In the case of Korea, firm’s performance in three industries (computer and peripheral, computer software and program information and chemical and fiber industry) is positive correlated with patents for five years (Figure 3). Depicts that variation of market value measured per monthly highly correlated with patents of their industries. This diagram shows that firm’s performance have been affected by patents which is proxy of innovation outputs. Firms investigated are young firms that are all less than five years. Of course, firms investigated belong to all innovation driven industry. Despite of that, in fact, these new firms may rely on patent protection to establish themselves in the market and obtain some private rewards for their innovativeness. Innovations protected by patents have played a key role in business strategies regardless of firm size.

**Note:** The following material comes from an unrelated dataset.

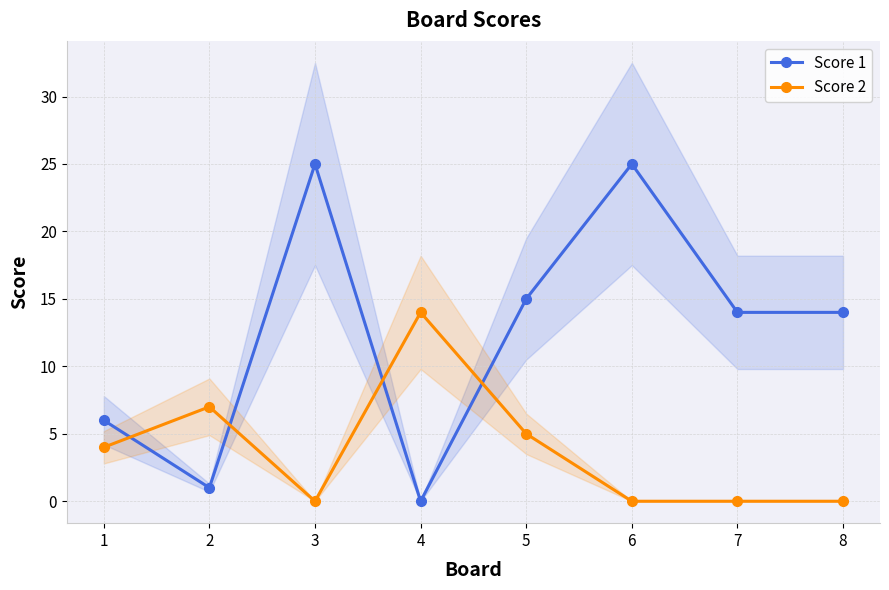

How many intersections are there between Score 1 and Score 2?

4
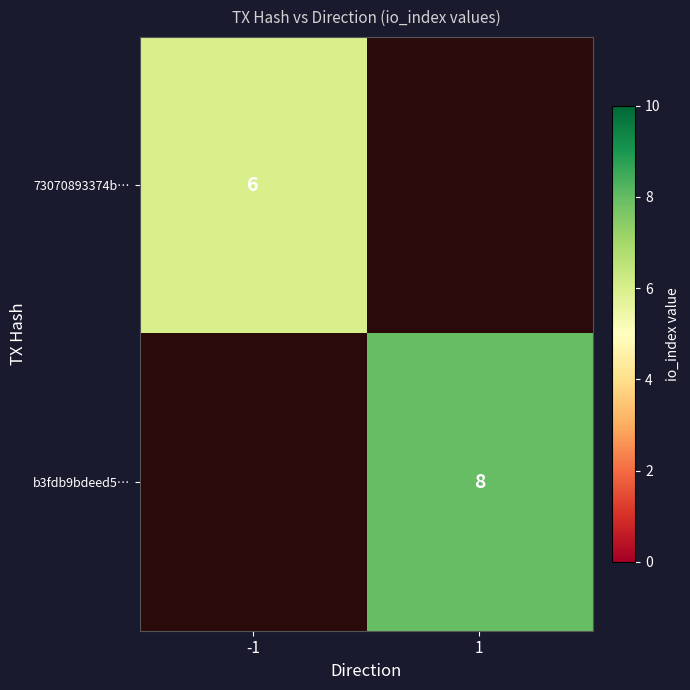

What is the greatest value displayed?

8.0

Clearly, patenting is positive relation with new firm’s performance. Evidence considered by both the reviewing the prior studies and empirical finings from Korea’s case shows that patents help small and nascent firm’s performance. As economics becomes more knowledge intensive, in order to keep firm’s strength and core values is crucial for nascent firms. And in order to survival in innovation ecosystem, small and young firms should take into account of IPR strategies. The nature of innovation enable firms to answer the technical problems and to emerge the ideas from a wide range of organizations, some of whom may consider managing IPR to be an unacceptable obstacle in a high value business. This paper may contribute to promoting IPR strategy of nascent firms.
In the further study, author deals the extent to which between IPRs and firm’s growth in terms of job creation by utilizing econometric methodological approach.
The research was supported by the International Science and Business Belt Program through the Ministry of Science, ICT and Future planning (2015K000270).